Petroleo Brasileiro SA’s eventual return to the bond market was expected by most investors to be a modest-scale, confidence-building affair.
After all, this was a company tarnished by a kickback scandal that cost it billions in writedowns and a downgrade to junk. Instead, Brazil’s state-controlled oil producer surprised investors Monday with the sale of $2.5 billion of 100-year bonds, making it the first emerging-market company to issue such long-dated notes since 1997.
The sale is the latest attempt by Petrobras to put the scandal behind it six months after being locked out of overseas bond markets following a probe into executives who allegedly took bribes in return for contracts. The company sold the notes due in 2115 to yield 8.45 percent -- 0.4 percentage point less than the initial price guidance from bankers.
“Petrobras is desperately trying to rehabilitate itself, and selling dollar-denominated debt is a crucial part of this process,” Nicholas Spiro, managing director of Spiro Sovereign Strategy in London, said in an e-mail. “It’s a gutsy move given the reputational damage.”
Petrobras confirmed the terms of the deal in a press release published in its website on June 1 after markets were closed.
The bonds gained in their first day of trading, sending yields down to 8.37 percent as of 4:02 p.m. in New York.
The operation was “good news” and could pave the way for other Brazilian companies to sell debt, Finance Minister Joaquim Levy told reporters at an International Monetary Fund event in Washington on Monday.
Still, it didn’t come cheap.
Its notes were issued to yield 2.87 percentage points more than Mexico’s dollar-denominated 100-year bonds. The country has sold century bonds abroad on five occasions since 2010 in three different currencies. Standard & Poor’s rates Mexico two levels above Petrobras; Moody’s Investors Service puts it five steps higher.
Moody’s cut Petrobras to junk in February because of its failure to release audited financial results. After a five-month delay, Petrobras finally published its third- and fourth-quarter earnings on April 22, reporting a corruption-linked writedown of 6.2 billion reais ($2 billion) and a 44.6 billion-real impairment, mainly from overpriced and unfinished refinery projects.
Petrobras has been the biggest corporate-bond issuer in emerging markets during the past four years, raising a total of $40 billion.
“This is one of those transactions that are reminiscent of similar episodes of the past when a large, well-known issuer comes back to the market after some sort of extreme event,” said Ian McCall, a money manager at Quesnell Capital SA in Geneva. “There is a natural home for those types of long-tenor century notes in the hands of matched-liability investors: insurance companies, pension funds and the like.” Quesnell bought the Petrobras bonds.
Patrik Kauffmann, who helps manage $11.2 billion at Solitaire Aquila, said he stayed away from the bonds because longer-term debt will be more vulnerable when the Federal Reserve raises interest rates.
“The rate sensitivity can result in huge losses,” he said in an e-mail from Zurich. “The world is waiting for a rate increase in the U.S.”
Before the sale of 100-year bonds, Petrobras’s longest-dated dollar debt matured in 2044. And while yields on those notes have dropped 1 percentage point from a record high in March to 7.57 percent, they’re still well above the 5.9 percent low reached in August.
Petrobras, the most-indebted global oil company, with $133 billion in obligations, is struggling to reduce leverage and boost production in deep waters amid a slump in oil prices.

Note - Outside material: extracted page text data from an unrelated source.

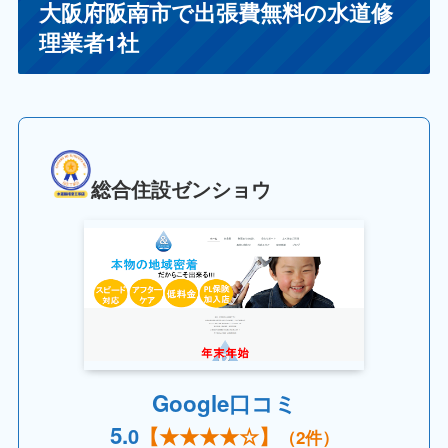
大阪府阪南市で出張費無料の水道修
理業者1社
総合住設ゼンショウ
Google口コミ
5
.
0
【
★★★★☆
】
（2件）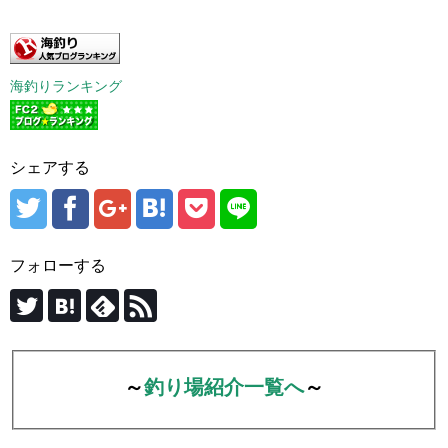
海釣りランキング
シェアする
フォローする
～
釣り場紹介一覧へ
～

It had relied on financing from Brazilian and Chinese banks this year, raising $9.6 billion from such lenders.
The 100-year-bond offering attracted more than $7 billion of bids, said a person familiar with the matter who asked not to be identified because the information isn’t public.
“I’m impressed by the amount of demand they got,” Joe Kogan, head of emerging-markets strategy at Bank of Nova Scotia in New York, wrote in an e-mailed response to questions. “Despite the company’s problems, it seems many investors have faith in the outlook for oil prices and the company’s long-run ability to drill for oil.”